By John Gruber
CoverSutra Is Back from the Dead — Your Music Sidekick, Right in the Menu Bar
Upon launching Apple’s Encounter Dinosaurs app for Vision Pro — an immersive 3D experience — you see a butterfly a few feet in front of you. As it flutters about the space in front of you, if you reach out your hand, the butterfly will land on your extended finger. When I first experienced this demo back in June at WWDC, reps from Apple said — half boasting, half warning (both halves well-warranted) — that when the butterfly lands on your finger, some people actually feel it. They feel a physical tickle on their finger. I didn’t feel that, but some of my colleagues in the media who got the same demo did. They perceived a physical sensation from what is, ultimately, an optical illusion.
When an illusion is realistic enough, your brain accepts it as real, even though it’s not — and even though you know it’s not.
One generally underappreciated aspect of the iPhone is the accuracy of its finger-tracking for touch. From the beginning — the original iPhone on the day it launched — when you slide your finger on an iPhone to scroll, the scrolling tracks your finger movement exactly as though you were sliding a piece of paper. The delight began right from “Slide to Unlock”, because the knob you slid to unlock the iPhone tracked your finger precisely. It didn’t feel like you were issuing an indirect shortcut gesture; it felt (and to this day, of course, still feels) like you were directly manipulating whatever it was you were sliding or scrolling on screen. The bouncing when you scroll to the end of a view. The stretching when you pull down from the top of a view. It felt (and feels) real, to some degree.1
The experience of manipulating the user interface in VisionOS conveys something like this too. It’s not direct manipulation, though. You don’t reach out and grab a window bar to move the window. You just look at the bar under the window, pinch your finger and thumb, and move your hand to move the window. It is as easy to pull a window toward you, or push it away, as it is to move it side to side. The same is true for resizing windows from the grabber that appears when you look at any corner, and it’s also true for using two hands — both making the finger-thumb pinch — to zoom the content (like, say, a photo) within a window. There’s no lag and there is tremendous precision. You can arrange, position, stack, and resize windows exactly the way you want them.
One comparison would be to a maestro conducting an orchestra. But that doesn’t convey the sense of precision in VisionOS — the sense of fine control through indirect manipulation. What it feels like is using the Force.

> Task goal:
Write out the article's passage starting with "By John Gruber" and going on through "an optical illusion.", swapping "butterfly" for "moth" wherever it occurs.

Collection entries
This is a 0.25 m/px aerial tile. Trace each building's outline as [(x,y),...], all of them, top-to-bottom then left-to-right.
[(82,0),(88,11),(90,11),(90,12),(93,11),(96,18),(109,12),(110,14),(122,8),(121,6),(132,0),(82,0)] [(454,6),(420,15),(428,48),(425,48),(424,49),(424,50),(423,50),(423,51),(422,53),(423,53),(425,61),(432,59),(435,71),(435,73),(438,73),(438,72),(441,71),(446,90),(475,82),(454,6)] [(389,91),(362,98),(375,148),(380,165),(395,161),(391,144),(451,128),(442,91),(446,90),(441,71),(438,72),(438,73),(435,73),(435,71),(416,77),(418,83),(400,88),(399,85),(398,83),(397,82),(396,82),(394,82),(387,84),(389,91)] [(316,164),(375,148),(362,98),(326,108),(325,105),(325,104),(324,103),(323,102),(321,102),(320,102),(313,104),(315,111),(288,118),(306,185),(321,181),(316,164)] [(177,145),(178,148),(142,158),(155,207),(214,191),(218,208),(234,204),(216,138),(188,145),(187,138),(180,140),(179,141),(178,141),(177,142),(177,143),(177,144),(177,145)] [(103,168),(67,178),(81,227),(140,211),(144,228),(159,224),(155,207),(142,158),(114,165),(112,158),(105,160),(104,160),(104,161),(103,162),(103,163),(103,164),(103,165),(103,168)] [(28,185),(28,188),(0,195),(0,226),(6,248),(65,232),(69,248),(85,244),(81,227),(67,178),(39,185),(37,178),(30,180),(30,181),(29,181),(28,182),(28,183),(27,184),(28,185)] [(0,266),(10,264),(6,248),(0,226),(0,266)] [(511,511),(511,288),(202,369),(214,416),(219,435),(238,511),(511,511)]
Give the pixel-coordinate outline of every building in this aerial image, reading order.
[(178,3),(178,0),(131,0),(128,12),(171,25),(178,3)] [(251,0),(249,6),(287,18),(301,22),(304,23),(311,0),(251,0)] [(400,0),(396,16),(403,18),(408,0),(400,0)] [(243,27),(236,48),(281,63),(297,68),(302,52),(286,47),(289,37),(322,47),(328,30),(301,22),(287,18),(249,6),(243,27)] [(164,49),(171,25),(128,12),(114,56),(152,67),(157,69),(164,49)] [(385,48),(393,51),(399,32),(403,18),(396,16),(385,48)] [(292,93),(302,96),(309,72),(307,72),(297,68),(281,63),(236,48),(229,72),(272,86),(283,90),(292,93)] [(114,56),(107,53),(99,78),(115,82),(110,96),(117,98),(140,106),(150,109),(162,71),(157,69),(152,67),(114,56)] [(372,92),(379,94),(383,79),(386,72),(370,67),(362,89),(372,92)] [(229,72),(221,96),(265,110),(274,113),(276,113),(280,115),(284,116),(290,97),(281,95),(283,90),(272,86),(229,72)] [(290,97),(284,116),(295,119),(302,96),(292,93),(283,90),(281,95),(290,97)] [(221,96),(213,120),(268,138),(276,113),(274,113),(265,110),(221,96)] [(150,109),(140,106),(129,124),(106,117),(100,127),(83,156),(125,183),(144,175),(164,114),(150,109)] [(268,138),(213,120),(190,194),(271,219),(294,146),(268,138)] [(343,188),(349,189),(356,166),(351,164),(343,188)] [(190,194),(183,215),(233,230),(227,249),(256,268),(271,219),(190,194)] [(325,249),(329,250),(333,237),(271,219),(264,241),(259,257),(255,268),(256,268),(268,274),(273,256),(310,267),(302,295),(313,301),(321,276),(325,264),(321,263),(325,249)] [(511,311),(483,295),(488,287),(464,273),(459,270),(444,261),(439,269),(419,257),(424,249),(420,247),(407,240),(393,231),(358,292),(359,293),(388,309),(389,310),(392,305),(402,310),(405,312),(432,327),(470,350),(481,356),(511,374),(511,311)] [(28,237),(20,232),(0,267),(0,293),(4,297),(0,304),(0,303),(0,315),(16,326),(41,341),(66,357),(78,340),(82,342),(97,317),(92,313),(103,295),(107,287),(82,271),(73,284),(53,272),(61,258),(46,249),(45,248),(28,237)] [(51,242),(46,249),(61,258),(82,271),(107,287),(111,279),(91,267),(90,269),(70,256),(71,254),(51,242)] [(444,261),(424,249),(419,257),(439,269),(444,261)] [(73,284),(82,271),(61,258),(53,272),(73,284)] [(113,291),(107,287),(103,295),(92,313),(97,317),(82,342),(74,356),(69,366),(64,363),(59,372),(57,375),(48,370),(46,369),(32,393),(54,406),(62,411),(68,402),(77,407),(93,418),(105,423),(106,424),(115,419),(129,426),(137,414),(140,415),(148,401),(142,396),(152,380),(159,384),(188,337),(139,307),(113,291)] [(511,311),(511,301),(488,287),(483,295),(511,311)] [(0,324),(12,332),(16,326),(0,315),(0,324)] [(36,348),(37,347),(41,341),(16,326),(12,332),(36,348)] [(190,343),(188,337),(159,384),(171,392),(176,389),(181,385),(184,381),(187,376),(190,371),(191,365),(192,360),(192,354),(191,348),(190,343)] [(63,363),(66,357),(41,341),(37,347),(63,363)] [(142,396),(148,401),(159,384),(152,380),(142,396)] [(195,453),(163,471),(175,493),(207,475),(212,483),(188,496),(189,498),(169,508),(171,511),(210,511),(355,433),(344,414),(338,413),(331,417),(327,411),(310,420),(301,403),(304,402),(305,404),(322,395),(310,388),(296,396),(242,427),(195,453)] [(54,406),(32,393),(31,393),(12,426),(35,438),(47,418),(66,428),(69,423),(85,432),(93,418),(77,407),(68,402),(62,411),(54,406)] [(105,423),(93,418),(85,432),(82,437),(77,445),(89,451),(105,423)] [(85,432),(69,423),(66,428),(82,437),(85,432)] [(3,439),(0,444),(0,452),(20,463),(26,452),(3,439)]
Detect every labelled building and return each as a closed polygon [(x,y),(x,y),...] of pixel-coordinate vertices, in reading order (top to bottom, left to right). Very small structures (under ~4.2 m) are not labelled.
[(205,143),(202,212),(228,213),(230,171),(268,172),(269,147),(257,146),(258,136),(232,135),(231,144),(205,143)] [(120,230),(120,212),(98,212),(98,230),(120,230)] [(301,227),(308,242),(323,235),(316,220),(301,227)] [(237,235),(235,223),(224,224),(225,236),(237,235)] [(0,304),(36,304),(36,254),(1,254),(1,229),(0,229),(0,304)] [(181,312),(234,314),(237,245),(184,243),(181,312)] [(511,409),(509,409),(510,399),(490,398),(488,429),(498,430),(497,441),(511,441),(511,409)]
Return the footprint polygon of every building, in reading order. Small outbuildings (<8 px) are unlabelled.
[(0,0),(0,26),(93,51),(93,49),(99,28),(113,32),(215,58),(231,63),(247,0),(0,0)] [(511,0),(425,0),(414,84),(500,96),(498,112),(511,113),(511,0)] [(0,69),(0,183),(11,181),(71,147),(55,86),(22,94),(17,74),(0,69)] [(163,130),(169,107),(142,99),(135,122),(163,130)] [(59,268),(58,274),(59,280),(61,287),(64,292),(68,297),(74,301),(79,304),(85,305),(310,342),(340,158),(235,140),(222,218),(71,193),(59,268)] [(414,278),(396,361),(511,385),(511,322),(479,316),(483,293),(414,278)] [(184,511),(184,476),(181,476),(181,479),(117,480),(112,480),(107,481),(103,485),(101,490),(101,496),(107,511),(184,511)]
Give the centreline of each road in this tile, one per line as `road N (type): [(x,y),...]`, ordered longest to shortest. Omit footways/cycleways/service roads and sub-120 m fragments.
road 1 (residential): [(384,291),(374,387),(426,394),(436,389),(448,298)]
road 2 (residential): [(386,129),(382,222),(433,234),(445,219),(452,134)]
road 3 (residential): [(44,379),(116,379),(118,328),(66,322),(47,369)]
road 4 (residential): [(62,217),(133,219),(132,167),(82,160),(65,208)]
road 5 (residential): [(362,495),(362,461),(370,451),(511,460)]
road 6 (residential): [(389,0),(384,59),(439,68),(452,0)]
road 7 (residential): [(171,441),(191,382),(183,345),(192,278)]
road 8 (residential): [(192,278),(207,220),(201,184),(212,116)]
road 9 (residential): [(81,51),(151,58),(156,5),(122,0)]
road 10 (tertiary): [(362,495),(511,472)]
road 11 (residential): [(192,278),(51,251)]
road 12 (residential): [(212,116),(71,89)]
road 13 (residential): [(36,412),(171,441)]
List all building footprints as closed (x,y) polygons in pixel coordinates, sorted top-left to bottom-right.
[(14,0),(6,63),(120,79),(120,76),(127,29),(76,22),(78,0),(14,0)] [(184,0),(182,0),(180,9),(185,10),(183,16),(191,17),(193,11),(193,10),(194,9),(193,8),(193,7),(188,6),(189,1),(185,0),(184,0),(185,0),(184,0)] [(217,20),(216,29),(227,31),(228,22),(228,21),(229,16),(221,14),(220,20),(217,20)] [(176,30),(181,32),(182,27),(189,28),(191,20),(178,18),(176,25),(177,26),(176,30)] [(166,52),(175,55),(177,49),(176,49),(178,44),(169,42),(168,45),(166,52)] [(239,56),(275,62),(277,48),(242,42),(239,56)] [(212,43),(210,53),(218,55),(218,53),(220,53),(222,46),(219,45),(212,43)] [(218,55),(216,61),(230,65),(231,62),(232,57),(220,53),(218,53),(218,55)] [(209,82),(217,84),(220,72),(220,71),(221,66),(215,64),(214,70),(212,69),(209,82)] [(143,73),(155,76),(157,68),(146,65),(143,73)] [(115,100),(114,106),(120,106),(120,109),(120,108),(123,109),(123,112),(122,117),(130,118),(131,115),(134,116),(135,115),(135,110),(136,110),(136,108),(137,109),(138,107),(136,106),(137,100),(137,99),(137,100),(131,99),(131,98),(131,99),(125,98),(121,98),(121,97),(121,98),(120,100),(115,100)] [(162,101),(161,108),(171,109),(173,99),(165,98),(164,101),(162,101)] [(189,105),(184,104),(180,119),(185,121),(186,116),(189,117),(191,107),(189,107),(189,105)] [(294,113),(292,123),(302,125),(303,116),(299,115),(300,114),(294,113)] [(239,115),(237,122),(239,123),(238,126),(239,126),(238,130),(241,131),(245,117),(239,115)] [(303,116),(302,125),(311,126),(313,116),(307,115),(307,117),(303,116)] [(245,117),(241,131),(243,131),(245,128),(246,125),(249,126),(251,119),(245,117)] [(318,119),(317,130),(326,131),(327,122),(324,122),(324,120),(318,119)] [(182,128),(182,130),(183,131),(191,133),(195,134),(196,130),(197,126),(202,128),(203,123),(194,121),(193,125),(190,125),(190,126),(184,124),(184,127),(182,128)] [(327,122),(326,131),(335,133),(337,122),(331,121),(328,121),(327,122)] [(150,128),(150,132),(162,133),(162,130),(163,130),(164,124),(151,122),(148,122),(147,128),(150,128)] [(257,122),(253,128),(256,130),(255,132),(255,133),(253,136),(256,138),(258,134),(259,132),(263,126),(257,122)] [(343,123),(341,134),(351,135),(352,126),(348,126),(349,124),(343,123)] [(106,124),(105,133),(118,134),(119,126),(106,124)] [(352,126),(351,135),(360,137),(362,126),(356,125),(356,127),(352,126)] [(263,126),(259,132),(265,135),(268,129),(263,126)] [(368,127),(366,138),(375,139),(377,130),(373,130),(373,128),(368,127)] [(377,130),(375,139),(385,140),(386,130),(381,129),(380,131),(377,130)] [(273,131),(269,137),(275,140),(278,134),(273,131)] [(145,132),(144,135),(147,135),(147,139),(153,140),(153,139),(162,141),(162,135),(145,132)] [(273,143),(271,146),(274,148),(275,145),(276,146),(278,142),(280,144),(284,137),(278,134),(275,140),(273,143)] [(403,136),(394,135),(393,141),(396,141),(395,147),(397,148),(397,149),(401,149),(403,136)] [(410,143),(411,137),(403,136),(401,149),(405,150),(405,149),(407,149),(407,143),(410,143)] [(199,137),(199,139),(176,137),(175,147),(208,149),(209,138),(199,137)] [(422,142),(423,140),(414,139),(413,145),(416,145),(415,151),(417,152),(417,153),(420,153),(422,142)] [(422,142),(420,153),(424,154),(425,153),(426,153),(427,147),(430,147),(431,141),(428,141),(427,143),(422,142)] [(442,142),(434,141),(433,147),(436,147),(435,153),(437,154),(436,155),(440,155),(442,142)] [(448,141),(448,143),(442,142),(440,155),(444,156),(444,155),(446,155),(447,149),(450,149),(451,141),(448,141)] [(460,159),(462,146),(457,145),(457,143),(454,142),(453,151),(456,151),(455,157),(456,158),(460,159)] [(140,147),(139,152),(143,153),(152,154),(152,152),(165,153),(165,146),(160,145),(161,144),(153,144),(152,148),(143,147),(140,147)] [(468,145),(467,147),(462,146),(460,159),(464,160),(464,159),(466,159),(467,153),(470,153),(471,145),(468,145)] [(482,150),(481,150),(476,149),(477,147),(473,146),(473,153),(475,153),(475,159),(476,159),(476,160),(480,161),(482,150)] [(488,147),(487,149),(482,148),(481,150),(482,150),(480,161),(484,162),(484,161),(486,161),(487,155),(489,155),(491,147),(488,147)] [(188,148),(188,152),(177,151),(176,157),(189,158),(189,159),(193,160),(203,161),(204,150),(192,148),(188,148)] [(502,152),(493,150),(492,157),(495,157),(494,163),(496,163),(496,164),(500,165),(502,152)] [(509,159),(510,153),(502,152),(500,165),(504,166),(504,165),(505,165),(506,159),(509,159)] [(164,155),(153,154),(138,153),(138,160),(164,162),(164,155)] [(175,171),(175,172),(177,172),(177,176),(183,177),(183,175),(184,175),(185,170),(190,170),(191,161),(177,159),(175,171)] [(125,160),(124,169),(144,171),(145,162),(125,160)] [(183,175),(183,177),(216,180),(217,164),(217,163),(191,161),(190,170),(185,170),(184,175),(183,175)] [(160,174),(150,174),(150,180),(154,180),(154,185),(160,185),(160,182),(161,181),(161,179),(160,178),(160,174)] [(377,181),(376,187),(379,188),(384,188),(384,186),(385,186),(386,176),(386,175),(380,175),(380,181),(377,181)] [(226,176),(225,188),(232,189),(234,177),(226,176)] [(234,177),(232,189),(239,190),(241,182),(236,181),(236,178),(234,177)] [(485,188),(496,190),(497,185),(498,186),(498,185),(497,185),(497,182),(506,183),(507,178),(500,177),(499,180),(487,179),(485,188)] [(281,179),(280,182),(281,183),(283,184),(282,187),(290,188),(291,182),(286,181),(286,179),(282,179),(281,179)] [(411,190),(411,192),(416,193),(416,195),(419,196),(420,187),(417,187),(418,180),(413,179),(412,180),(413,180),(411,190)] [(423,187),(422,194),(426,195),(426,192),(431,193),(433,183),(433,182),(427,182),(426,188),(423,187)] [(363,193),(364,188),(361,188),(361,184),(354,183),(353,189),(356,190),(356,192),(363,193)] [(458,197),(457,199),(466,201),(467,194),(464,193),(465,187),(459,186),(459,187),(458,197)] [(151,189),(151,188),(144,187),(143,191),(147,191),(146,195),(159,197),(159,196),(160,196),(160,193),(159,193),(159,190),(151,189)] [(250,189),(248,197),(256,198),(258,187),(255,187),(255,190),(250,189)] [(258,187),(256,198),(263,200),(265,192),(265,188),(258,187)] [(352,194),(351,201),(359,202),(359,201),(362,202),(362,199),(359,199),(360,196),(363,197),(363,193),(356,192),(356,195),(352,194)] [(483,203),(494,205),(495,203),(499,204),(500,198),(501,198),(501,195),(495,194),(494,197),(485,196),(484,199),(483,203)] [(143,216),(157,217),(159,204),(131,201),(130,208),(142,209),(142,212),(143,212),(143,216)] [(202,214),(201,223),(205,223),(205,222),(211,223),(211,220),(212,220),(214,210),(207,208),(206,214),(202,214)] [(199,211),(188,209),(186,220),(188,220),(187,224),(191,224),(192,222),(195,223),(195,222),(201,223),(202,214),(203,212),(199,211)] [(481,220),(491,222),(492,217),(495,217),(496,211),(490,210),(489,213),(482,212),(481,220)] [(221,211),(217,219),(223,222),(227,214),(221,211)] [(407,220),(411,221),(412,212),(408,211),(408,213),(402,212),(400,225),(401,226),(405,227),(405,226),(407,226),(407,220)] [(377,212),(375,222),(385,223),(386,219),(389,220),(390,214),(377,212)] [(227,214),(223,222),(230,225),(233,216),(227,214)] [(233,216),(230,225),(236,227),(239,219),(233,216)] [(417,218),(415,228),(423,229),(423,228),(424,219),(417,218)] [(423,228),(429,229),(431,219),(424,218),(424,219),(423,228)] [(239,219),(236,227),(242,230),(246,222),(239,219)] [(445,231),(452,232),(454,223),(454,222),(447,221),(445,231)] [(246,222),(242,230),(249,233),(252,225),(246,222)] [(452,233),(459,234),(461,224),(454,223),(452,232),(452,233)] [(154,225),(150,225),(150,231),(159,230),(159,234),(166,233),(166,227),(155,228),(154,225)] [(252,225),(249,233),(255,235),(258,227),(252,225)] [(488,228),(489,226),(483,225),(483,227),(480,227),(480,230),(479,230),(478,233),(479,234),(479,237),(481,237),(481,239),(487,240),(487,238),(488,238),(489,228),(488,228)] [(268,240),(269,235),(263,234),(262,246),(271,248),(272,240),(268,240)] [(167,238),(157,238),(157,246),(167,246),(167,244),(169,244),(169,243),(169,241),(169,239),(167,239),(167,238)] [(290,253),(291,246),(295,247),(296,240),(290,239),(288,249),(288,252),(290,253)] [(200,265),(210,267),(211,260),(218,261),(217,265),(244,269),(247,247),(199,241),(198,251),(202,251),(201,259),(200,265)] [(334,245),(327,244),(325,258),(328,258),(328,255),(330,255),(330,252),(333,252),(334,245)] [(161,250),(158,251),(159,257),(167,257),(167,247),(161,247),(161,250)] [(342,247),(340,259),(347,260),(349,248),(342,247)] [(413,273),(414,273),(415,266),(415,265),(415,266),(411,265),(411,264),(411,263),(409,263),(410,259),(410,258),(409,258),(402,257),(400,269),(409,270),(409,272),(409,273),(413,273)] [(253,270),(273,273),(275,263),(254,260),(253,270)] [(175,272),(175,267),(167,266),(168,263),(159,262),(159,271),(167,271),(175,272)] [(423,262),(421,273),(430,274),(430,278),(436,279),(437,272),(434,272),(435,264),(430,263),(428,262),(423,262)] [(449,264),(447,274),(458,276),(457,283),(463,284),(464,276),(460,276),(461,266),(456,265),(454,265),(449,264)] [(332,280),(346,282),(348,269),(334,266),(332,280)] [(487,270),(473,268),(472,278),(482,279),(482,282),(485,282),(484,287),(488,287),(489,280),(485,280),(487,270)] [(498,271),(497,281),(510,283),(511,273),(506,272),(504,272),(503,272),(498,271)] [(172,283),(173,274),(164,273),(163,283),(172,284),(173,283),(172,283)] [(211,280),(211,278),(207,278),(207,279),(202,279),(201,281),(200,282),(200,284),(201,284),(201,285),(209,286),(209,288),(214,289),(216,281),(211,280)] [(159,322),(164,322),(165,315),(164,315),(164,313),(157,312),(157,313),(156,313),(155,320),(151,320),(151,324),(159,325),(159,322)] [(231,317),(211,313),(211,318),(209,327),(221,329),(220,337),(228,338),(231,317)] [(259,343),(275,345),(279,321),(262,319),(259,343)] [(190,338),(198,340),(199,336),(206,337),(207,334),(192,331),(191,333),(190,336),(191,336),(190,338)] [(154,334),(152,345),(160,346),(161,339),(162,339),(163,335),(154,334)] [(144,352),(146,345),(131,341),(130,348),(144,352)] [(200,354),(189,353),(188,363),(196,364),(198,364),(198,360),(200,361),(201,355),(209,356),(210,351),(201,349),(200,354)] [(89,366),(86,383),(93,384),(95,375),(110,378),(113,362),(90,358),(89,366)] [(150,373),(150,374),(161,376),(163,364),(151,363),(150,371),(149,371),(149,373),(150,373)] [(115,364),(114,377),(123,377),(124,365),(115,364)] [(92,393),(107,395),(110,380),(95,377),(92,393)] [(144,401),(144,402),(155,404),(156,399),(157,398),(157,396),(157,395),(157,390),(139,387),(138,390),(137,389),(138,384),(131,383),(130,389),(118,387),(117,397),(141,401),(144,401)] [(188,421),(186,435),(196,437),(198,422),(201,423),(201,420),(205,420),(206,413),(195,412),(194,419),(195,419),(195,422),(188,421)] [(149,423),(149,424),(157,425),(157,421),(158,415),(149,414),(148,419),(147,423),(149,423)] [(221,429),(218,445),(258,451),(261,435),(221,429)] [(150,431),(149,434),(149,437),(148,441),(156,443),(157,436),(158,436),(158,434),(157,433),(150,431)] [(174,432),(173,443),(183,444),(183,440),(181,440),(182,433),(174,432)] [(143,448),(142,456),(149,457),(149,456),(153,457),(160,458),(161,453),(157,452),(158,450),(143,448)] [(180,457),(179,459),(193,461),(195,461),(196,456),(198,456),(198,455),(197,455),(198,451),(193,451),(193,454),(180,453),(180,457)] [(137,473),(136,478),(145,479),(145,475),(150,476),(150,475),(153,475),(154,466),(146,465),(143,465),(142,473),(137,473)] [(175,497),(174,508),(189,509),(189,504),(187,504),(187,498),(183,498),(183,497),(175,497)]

> Complete answer:
By John Gruber
CoverSutra Is Back from the Dead — Your Music Sidekick, Right in the Menu Bar
Upon launching Apple’s Encounter Dinosaurs app for Vision Pro — an immersive 3D experience — you see a moth a few feet in front of you. As it flutters about the space in front of you, if you reach out your hand, the moth will land on your extended finger. When I first experienced this demo back in June at WWDC, reps from Apple said — half boasting, half warning (both halves well-warranted) — that when the moth lands on your finger, some people actually feel it. They feel a physical tickle on their finger. I didn’t feel that, but some of my colleagues in the media who got the same demo did. They perceived a physical sensation from what is, ultimately, an optical illusion.